To opt out of  the Paperless W2 Program, please login to Employee Self Service at the link above and go to the W2 Delivery Choice webpage and follow the instructions.

Office of the State Controller – Idaho.govred flag

Phishing Points to Keep in Mind

1. There is little risk in opening and reading email. However, opening attachments or clicking on links can be dangerous. If an email seems strange or suspicious, simply delete it. If you are not sure if an email is an attack, forward it to the Boise State Help Desk at helpdesk@boisestate.edu.

2. Notice how the email comes from a @comcast.net account, rather than a government account.

3. The email was extremely generic in nature. Notice how it does not have your name but uses the introduction “Dear Account Owner” instead. The attack is designed to work against anyone. Be suspicious of emails that use generic salutation.

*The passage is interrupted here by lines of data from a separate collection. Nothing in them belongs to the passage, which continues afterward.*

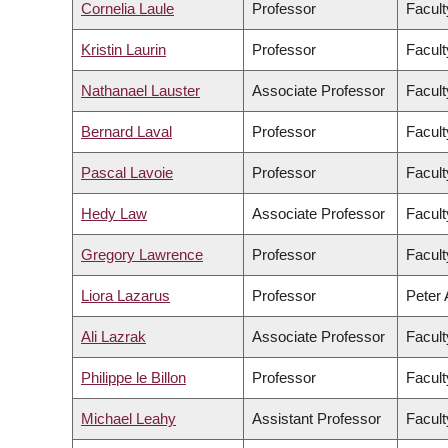
Cornelia Laule
Professor
Facult
Kristin Laurin
Professor
Facult
Nathanael Lauster
Associate Professor
Facult
Bernard Laval
Professor
Facult
Pascal Lavoie
Professor
Facult
Hedy Law
Associate Professor
Facult
Gregory Lawrence
Professor
Facult
Liora Lazarus
Professor
Peter 
Ali Lazrak
Associate Professor
Facul
Philippe le Billon
Professor
Facult
Michael Leahy
Assistant Professor
Facult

4. Be suspicious of any email that requires “immediate action” or creates a sense of urgency. This is a common technique to rush people into making a mistake.

5. Be careful with email links, and only click on those that you are expecting. Always hover your mouse over the link prior to clicking so you can see the actual website destination. Never enter your credentials through a link in an email. If the website destination looks correct, open up a new window and type in the website address directly.

6. As with generic greetings also be suspicious of generic closings in emails. If you receive an email from a trusted friend or colleague does not mean they sent it. Their computer may have been infected or their account may be compromised. If you get a suspicious email, call them on the phone to confirm they sent the email.